No team has yet signed a player to more than three years.  However, the players who have agreed to three year deals have done pretty well, at least compared to mlbtraderumors’ predictions for its top 50 free agents, which experience has shown deserve a lot of weight.  mlbtraderumors has a formula it uses and tweaks every off-season based on the previous off-season’s signing results, and their predictions have proven to be well better than educated guesses.

Carlos Santana’s three-year $60 million deal is the biggest free agent signing so far.  mlbtraderumors correctly predicted the three-year term, but underestimated the payout by $5 million per year.  Tyler Chatwood (predicted 3 years $20M; actually received 3 years $38M). Jake McGee (3/$18M; 3/$27M), Mike Minor (4/$28M; 3/$28M), Bryan Shaw (3/$21M; 3/$27M), Tommy Hunter (2/$12M; 2/$18M), Pat Neshek (2/$12M; 2/16.25M), Michael Pineda (2/$6M; 2/$10M) and Miles Mikolas (2/$10M; 2/$15.5M) all did significantly better on two and three year deals than predicted.

Meanwhile, only Addison Reed (4/$36M; 2/$16.75M), CC Sabathia (2/$24M; 1/$10M), Yonder Alonzo (2/$22M; 2/$16M), Brandon Kintzler (2/$14M; 1/$5M) and Howie Kendrick (2/$12M; 2/$7M) have done significantly worse than predicted.  Zack Cozart (3/$42M; 3/$38M), Jay Bruce (3/$39M; 3/$39M), Juan Nicasio (2/$21M; 2/$17M), Jhoulys Chacin (2/$14M; 2/$15.5M), Welington Castillo (2/$14M; 2/$15M), Anthony Swarzak (2/$14M; 2/$14M) and Steve Cishek (2/$14M; 2/$13M) got right around what was predicted.

Finally, both Wade Davis (4/$60M; 3/$52M) and Brandon Morrow (3/$24M; 2/$21m) got one fewer year than predicted, but at a much higher annual rate, so much higher, in fact, that one has to think there wasn’t much incentive to hold out for the extra year.  I think these signings make it likely that each of Lance Lynn, Greg Holland and Alex Cobb will be forced to accept three year offers, although probably for only $3M to $6M less than mlbtraderumors predicted over four seasons.

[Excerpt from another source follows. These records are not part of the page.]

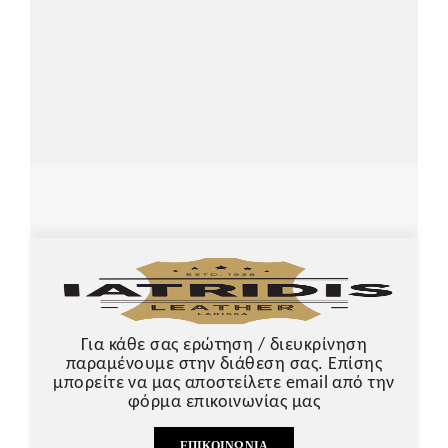
Για κάθε σας ερώτηση / διευκρίνηση
παραμένουμε στην διάθεση σας. Επίσης
μπορείτε να μας αποστείλετε email από την
φόρμα επικοινωνίας μας
ΕΠΙΚΟΙΝΩΝΊΑ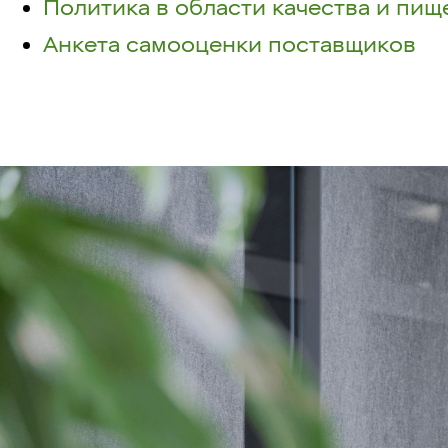
Политика в области качества и пи
Анкета самооценки поставщиков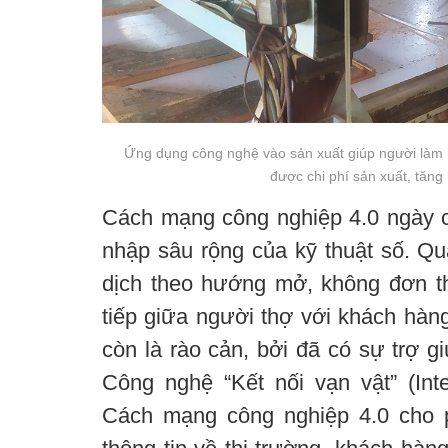
Ứng dụng công nghệ vào sản xuất giúp người làm
được chi phí sản xuất, tăng 
Cách mạng công nghiệp 4.0 ngày cà
nhập sâu rộng của kỹ thuật số. Qu
dịch theo hướng mở, không đơn thu
tiếp giữa người thợ với khách hàn
còn là rào cản, bởi đã có sự trợ g
Công nghệ “Kết nối vạn vật” (Inte
Cách mạng công nghiệp 4.0 cho p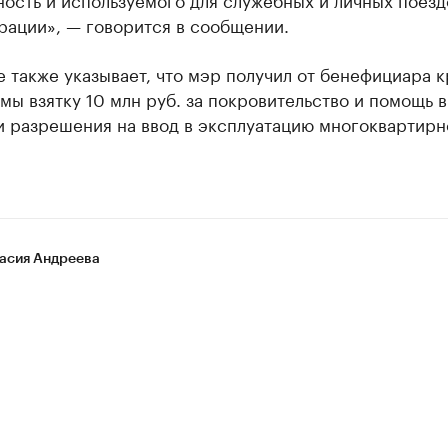
рации», — говорится в сообщении.
 также указывает, что мэр получил от бенефициара 
ы взятку 10 млн руб. за покровительство и помощь в
и разрешения на ввод в эксплуатацию многоквартирн
асия Андреева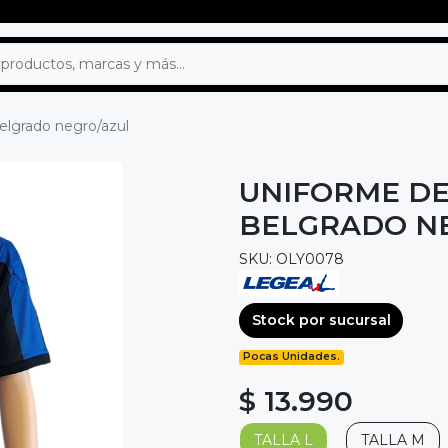
elgrado negro/azul
UNIFORME DE
BELGRADO N
SKU: OLY0078
Stock por sucursal
Pocas Unidades.
$ 13.990
TALLA L
TALLA M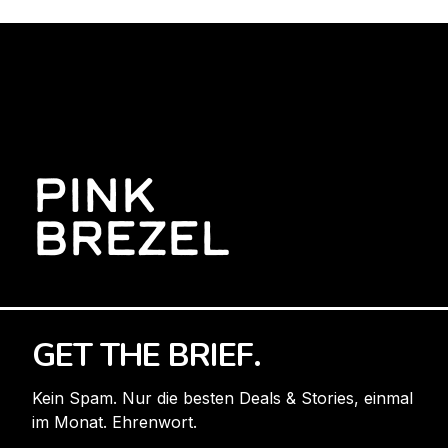
PINK
BREZEL
GET THE BRIEF.
Kein Spam. Nur die besten Deals & Stories, einmal
im Monat. Ehrenwort.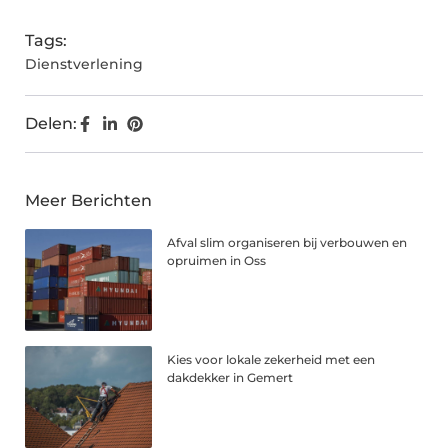
Tags:
Dienstverlening
Delen:
Meer Berichten
Afval slim organiseren bij verbouwen en
opruimen in Oss
Kies voor lokale zekerheid met een
dakdekker in Gemert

I suspect that advanced analytics have suggested to teams something they already knew: long-term free agents contract can be a long-term albatross around a team’s neck is veteran player gets hurt or old fast.  Better to pay more per season for fewer seasons so the burden of a bad contract doesn’t hurt the team for as many seasons.

I could see Yu Darvish being forced to accept a five-year deal in the $140M to $150M range, although as the No. 1 starter available this off-season, I think someone will eventually give him a sixth season.  The reported rumors sound as if both Kansas City and San Diego have made Eric Hosmer offers close to the six years and $132M that mlbtraderumors predicted.

The market for J.D. Martinez does not seem to be developing as predicted, but the four years at $100M predicted for Jake Arrieta seems likely to be met since he is the second best free agent starter available.  Scott Boras is representing a number of top free agents this year, and his asks have been pie-in-the-sky, as they always are.  I don’t believe the reports that any free agent will wait until after the 2018 regular season starts to sign, because that is an absolute value killer for a free agent if ever there was one.

It’s likely that a majority of the mid-range free agents (Nos. 20-50) who haven’t yet signed won’t do as well as the predictions, however, based on the fact that many teams have now filled their needs by the free agent players signed to date.